Bob had clocked up a career in the police force spanning more than 20 years, working as a junior schools police liaison officer in Romford and Limehouse.
He even received a medal for long service from the force but the moment the uniform was off the only thing that really mattered was fossiling.
He said: “On my days off I would go on field trips and look for fossils, minerals and anything I could find.
“There is a real buzz when you find a fossil that has never been discovered before.”
Bob didn’t see a reason why it should end just because of his accident.
He said: “I always wanted to spend more time on my fossiling. I never wanted to do it in this manner but without the fossiling I would have had a massive hole in my life.”
Now 14 years after the accident, Bob still hasn’t given up his hobby.

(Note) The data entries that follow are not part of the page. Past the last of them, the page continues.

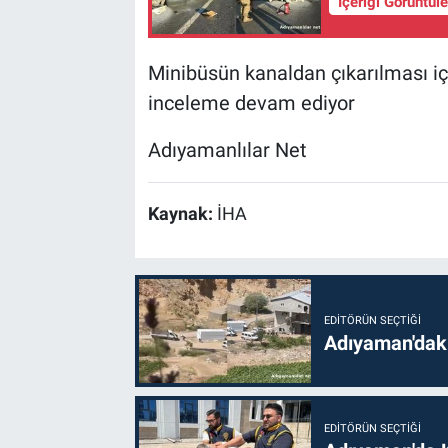
İçeriği Görüntül
Minibüsün kanaldan çıkarılması içi
inceleme devam ediyor
Adıyamanlılar Net
Kaynak:
İHA
EDITÖRÜN SEÇTIĞI
Adıyaman'daki
EDITÖRÜN SEÇTIĞI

He spends most of his time reading books and researching various fossils and minerals.
He is also a member of the Essex Rock and Mineral Society, which has played even more of a role in his life since the accident.
He said: “It has given me something to do. I always look forward to the monthly meetings, it is one of the few times that I go out.”
He added: “For me it is my fossiling that keeps me going and I would say that I would not be here if it wasn’t for that.
“If I didn’t have my fossiling I would have something else, but I just try to get on with things. If I sit down and think about the accident, I will just be depressed. I have to think about something else.”